I 100 anni di storia del Partito sardo: 1946,quando propose uno Statuto federalista.

di Francesco Casula
Il 10 gennaio 1946 il Partito sardo d’azione pubblica su “Il Solco” il proprio Progetto di Statuto, che riprende alcune parti della precedente bozza di Gonario Pinna in cui si rifletteva la formazione repubblicana e azionista e lo spessore culturale del suo estensore, inquadrando la Sardegna in una repubblica federale, esplicitamente basata su principi di democrazia, di uguaglianza e di partecipazione.
Particolarmente ampie e corpose nel Progetto risultano le competenze legislative “esclusive”: fra cui Istruzione, Lavoro, Trasporti, Agricoltura, Industria, Commercio nell’interno e con l’estero, Finanze, Igiene e sanità, Pubblica sicurezza, Previdenza sociale, Affari interni, Servizi postelegrafonici. Lavori pubblici, Determinazione delle Circoscrizioni giudiziarie.
Come si può notare, siamo al limite dell’indipendenza!
La struttura amministrativa della Regione è organizzata attraverso delle circoscrizioni o distretti, che sostituiscono le Province: l’abolizione di queste con il relativo Prefetto, storicamente la figura più centralista e statalista che conosciamo, è un ricorrente obiettivo di Emilio Lussu e dei Sardisti.
I Comuni sono dotati di ampie autonomie ed è prevista un’autonomia doganale che sottrae la Sardegna al regime doganale dello Stato .
L’accoglienza da parte di tutti i Partiti italiani sarà del tutto negativa: il PCI, da sempre antifederalista lo osteggia apertamente; la DC è più possibilista ma ritiene che il federalismo non sia praticabile in quanto oramai avversato dagli orientamenti di tutte le forze politiche.
Lo schema di Statuto che prevarrà, si ispirerà a quello elaborato dal democristiano Venturino Castaldi. Presentato alla Consulta sarda e ai deputati sardi eletti alla Costituente, verrà approvato il 29 aprile 1947.
La posizioni sardiste avranno un’influenza minima.
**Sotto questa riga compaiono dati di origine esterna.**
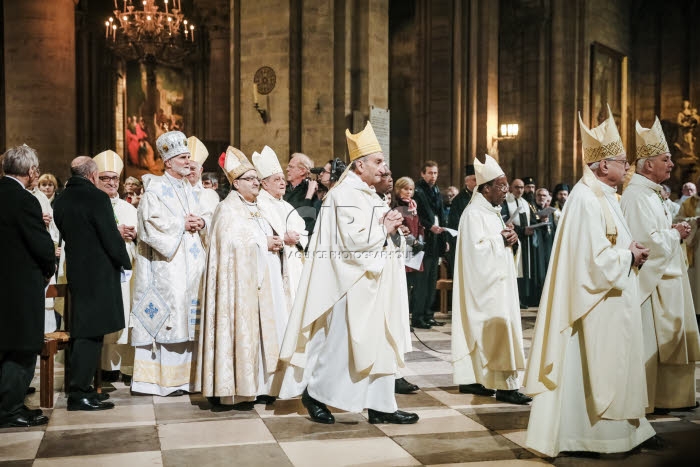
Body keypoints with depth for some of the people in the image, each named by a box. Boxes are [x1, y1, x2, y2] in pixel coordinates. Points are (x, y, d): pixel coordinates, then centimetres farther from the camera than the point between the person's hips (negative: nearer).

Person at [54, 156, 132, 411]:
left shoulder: (61, 200, 8)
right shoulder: (97, 197, -16)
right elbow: (111, 237, -16)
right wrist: (125, 261, 1)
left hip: (75, 271, 8)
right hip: (99, 273, -8)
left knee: (82, 330, 16)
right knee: (91, 332, -5)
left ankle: (80, 387, 24)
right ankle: (79, 394, -3)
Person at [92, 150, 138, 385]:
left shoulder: (129, 209, 18)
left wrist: (134, 235, -4)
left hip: (126, 271, 3)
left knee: (126, 319, -2)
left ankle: (127, 367, 2)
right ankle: (107, 366, 2)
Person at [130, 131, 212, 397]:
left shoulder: (188, 189, 18)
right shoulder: (155, 189, -4)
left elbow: (204, 215, 17)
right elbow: (152, 222, -16)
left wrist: (201, 222, -4)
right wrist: (182, 224, -12)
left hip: (190, 262, 7)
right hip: (168, 263, -7)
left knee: (187, 317, 7)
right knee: (169, 313, -8)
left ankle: (183, 374, 13)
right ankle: (166, 379, -3)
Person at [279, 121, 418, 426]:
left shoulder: (369, 194, 16)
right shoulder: (346, 194, -14)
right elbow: (354, 239, -24)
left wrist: (390, 228, -1)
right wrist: (384, 230, -10)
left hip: (375, 284, 10)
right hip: (352, 285, -10)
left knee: (380, 343, 8)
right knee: (340, 343, 0)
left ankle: (380, 406, 14)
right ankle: (314, 393, 19)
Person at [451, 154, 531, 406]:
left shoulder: (492, 211, 15)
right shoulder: (474, 214, -15)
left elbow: (498, 243, 19)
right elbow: (476, 249, -23)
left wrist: (510, 237, -2)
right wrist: (501, 239, -12)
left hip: (497, 282, 10)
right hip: (486, 284, -10)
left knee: (479, 330, 12)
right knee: (499, 329, -9)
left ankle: (469, 379, 18)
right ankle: (506, 385, -5)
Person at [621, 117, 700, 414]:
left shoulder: (651, 194, 14)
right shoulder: (636, 196, -19)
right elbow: (649, 241, -26)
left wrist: (675, 232, 4)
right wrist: (675, 233, -10)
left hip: (665, 280, 11)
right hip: (650, 282, -11)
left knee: (668, 342, 15)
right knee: (650, 344, -2)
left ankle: (668, 397, 25)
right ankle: (647, 401, 9)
Ma c’è di più: il progetto di Statuto approvato dalla Consulta, in sede di Costituente, dai parlamentari italiani sarà viepiù “castrato” e svuotato di poteri.
E nascerà su un crinale biecamente “economicistico”. Alla cultura, alla lingua, alla storia, nostra specificità etno-nazionale, nessun riferimento: nonostante gli avvertimenti di Lussu sulla necessità di sancire l’obbligo dell’insegnamento della lingua sarda nelle scuole in quanto “essa è patrimonio millenario che occorre conservare”. E nonostante i consigli di Giovanni Lilliu che suggeriva ai Costituenti sardi di rivendicare per la Sardegna competenze primarie ed esclusive almeno per quanto riguardava “I Beni culturali”.
E se il PSD’Az, per ricordare e festeggiare il suo centesimo anniversario, avesse un sussulto, culturale e politico, riprendendo il suo vecchio Progetto di Statuto di 75 anni fa?